Exercise :: Copy out the listing word for word, from the line containing "The document lists, after" through the line containing "0.002775, -0.943858, 1.148180]]", including both of those lines.

--------

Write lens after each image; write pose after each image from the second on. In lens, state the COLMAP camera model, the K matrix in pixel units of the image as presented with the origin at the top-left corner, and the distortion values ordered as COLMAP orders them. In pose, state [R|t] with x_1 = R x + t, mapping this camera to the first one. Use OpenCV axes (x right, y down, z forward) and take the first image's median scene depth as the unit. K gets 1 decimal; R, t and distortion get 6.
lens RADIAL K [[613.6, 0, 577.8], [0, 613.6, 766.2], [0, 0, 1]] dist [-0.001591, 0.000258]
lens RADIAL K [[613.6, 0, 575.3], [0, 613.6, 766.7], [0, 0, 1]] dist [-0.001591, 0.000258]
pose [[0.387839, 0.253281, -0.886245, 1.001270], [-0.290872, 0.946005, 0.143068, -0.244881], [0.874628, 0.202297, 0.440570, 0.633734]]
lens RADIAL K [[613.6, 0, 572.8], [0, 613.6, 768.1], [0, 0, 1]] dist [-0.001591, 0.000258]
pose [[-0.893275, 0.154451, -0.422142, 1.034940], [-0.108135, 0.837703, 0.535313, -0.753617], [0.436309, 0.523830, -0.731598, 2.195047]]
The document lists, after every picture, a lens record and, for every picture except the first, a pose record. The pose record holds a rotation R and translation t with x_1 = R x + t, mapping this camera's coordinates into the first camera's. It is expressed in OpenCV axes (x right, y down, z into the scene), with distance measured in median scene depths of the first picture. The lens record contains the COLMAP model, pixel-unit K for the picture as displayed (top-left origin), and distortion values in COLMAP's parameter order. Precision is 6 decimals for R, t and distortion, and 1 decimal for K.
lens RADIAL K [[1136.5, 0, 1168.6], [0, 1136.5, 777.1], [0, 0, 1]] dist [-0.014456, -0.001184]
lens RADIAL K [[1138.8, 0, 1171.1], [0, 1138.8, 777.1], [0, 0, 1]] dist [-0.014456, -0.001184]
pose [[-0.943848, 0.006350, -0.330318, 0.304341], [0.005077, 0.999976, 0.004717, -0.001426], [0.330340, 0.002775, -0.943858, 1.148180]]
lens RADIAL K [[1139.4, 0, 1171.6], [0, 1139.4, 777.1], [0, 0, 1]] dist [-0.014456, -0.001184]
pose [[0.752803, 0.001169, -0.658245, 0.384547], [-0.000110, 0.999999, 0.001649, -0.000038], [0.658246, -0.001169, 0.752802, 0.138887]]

--------

Response for this exercise ::
The document lists, after every picture, a lens record and, for every picture except the first, a pose record. The pose record holds a rotation R and translation t with x_1 = R x + t, mapping this camera's coordinates into the first camera's. It is expressed in OpenCV axes (x right, y down, z into the scene), with distance measured in median scene depths of the first picture. The lens record contains the COLMAP model, pixel-unit K for the picture as displayed (top-left origin), and distortion values in COLMAP's parameter order. Precision is 6 decimals for R, t and distortion, and 1 decimal for K.
lens RADIAL K [[1136.5, 0, 1168.6], [0, 1136.5, 777.1], [0, 0, 1]] dist [-0.014456, -0.001184]
lens RADIAL K [[1138.8, 0, 1171.1], [0, 1138.8, 777.1], [0, 0, 1]] dist [-0.014456, -0.001184]
pose [[-0.943848, 0.006350, -0.330318, 0.304341], [0.005077, 0.999976, 0.004717, -0.001426], [0.330340, 0.002775, -0.943858, 1.148180]]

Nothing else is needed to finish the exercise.